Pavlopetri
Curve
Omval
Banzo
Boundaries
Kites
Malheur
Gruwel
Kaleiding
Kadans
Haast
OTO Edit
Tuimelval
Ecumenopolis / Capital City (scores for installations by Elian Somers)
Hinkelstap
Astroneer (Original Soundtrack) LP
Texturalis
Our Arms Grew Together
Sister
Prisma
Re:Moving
********************
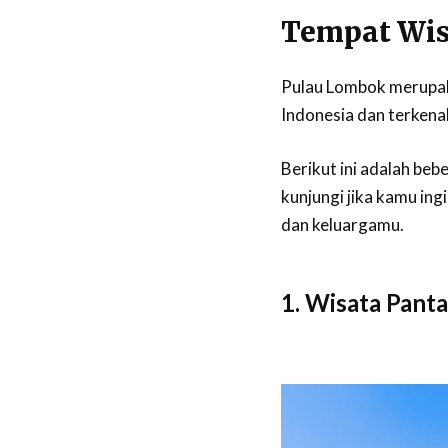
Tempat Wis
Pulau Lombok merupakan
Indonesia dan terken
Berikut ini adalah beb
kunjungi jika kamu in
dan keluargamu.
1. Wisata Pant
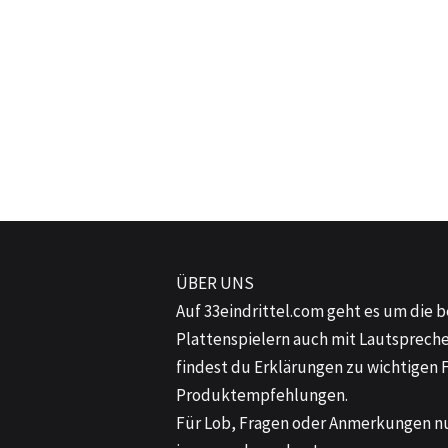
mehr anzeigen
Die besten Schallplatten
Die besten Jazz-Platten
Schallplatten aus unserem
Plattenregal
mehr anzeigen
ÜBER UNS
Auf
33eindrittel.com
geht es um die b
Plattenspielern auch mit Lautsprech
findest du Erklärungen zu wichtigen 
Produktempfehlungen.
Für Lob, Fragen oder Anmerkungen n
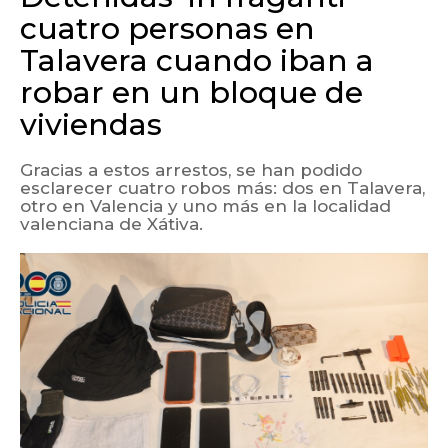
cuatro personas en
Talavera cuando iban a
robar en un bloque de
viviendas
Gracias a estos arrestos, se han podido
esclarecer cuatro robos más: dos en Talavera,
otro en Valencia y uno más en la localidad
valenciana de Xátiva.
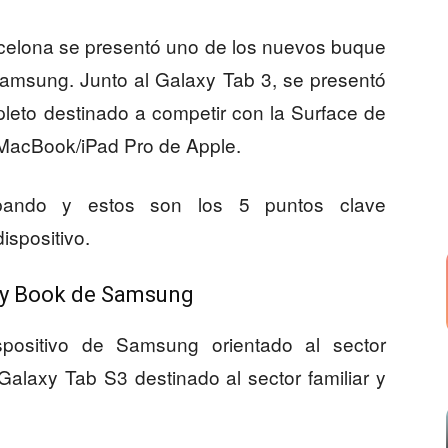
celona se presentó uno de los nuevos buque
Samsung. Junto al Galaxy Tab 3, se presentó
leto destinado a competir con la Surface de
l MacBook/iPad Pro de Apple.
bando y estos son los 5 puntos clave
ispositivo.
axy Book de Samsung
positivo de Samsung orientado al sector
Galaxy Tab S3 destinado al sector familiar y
********************
_DESCRIPTION OF THE TASK_
In the listing above, locate the line with "bando y estos son los 5 puntos clave" and the line with "Galaxy Tab S3 destinado al sector familiar y", then extract exactly those lines and every line between them, and nothing more.

_SOLUTION TO THIS PROBLEM_
bando y estos son los 5 puntos clave
ispositivo.
axy Book de Samsung
positivo de Samsung orientado al sector
Galaxy Tab S3 destinado al sector familiar y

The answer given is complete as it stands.